◆ Directions for this task
Please return each line of text from the data below as a numbered list, omitting blank lines and leaving the pictures out.

◆ The records
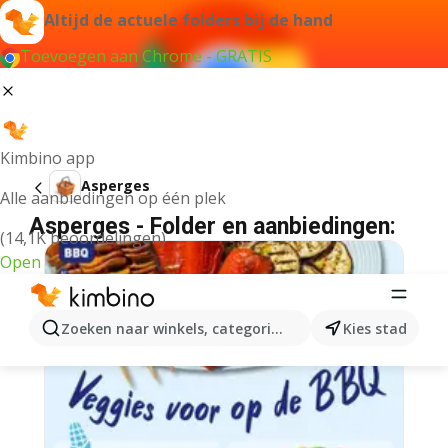
Altijd de actuele folders bij de hand
Toevoegen aan Chrome - GRATIS
Kimbino app
Asperges
Alle aanbiedingen op één plek
Asperges - Folder en aanbiedingen:
(14,1K beoordelingen)
Open
Zoeken naar winkels, categorieën, producten...
Kies stad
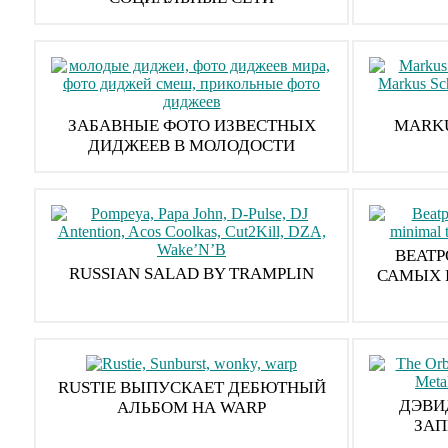
ЗАБАВНЫЕ ФОТО ИЗВЕСТНЫХ
MARKU
ДИДЖЕЕВ В МОЛОДОСТИ
BEATP
RUSSIAN SALAD BY TRAMPLIN
САМЫХ 
RUSTIE ВЫПУСКАЕТ ДЕБЮТНЫЙ
ДЭВИ
АЛЬБОМ НА WARP
ЗАП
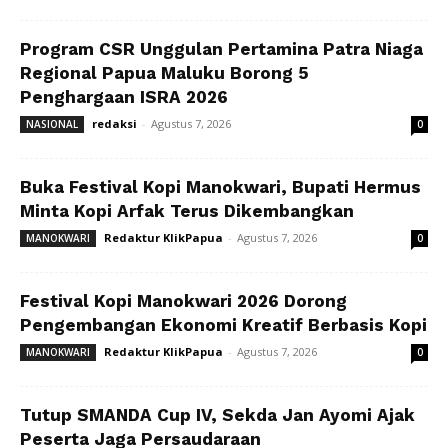
Program CSR Unggulan Pertamina Patra Niaga
Regional Papua Maluku Borong 5
Penghargaan ISRA 2026
redaksi
-
Agustus 7, 2026
NASIONAL
0
Buka Festival Kopi Manokwari, Bupati Hermus
Minta Kopi Arfak Terus Dikembangkan
Redaktur KlikPapua
-
Agustus 7, 2026
MANOKWARI
0
Festival Kopi Manokwari 2026 Dorong
Pengembangan Ekonomi Kreatif Berbasis Kopi
Redaktur KlikPapua
-
Agustus 7, 2026
MANOKWARI
0
Tutup SMANDA Cup IV, Sekda Jan Ayomi Ajak
Peserta Jaga Persaudaraan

◆ Reply
1. Altijd de actuele folders bij de hand
2. Toevoegen aan Chrome - GRATIS
3. Kimbino app
4. Asperges
5. Alle aanbiedingen op één plek
6. Asperges - Folder en aanbiedingen:
7. (14,1K beoordelingen)
8. Open
9. Zoeken naar winkels, categorieën, producten...
10. Kies stad
11. ЗАБАВНЫЕ ФОТО ИЗВЕСТНЫХ
12. MARKU
13. ДИДЖЕЕВ В МОЛОДОСТИ
14. BEATP
15. RUSSIAN SALAD BY TRAMPLIN
16. САМЫХ 
17. RUSTIE ВЫПУСКАЕТ ДЕБЮТНЫЙ
18. ДЭВИ
19. АЛЬБОМ НА WARP
20. ЗАП
21. Program CSR Unggulan Pertamina Patra Niaga
22. Regional Papua Maluku Borong 5
23. Penghargaan ISRA 2026
24. redaksi
25. -
26. Agustus 7, 2026
27. NASIONAL
28. 0
29. Buka Festival Kopi Manokwari, Bupati Hermus
30. Minta Kopi Arfak Terus Dikembangkan
31. Redaktur KlikPapua
32. -
33. Agustus 7, 2026
34. MANOKWARI
35. 0
36. Festival Kopi Manokwari 2026 Dorong
37. Pengembangan Ekonomi Kreatif Berbasis Kopi
38. Redaktur KlikPapua
39. -
40. Agustus 7, 2026
41. MANOKWARI
42. 0
43. Tutup SMANDA Cup IV, Sekda Jan Ayomi Ajak
44. Peserta Jaga Persaudaraan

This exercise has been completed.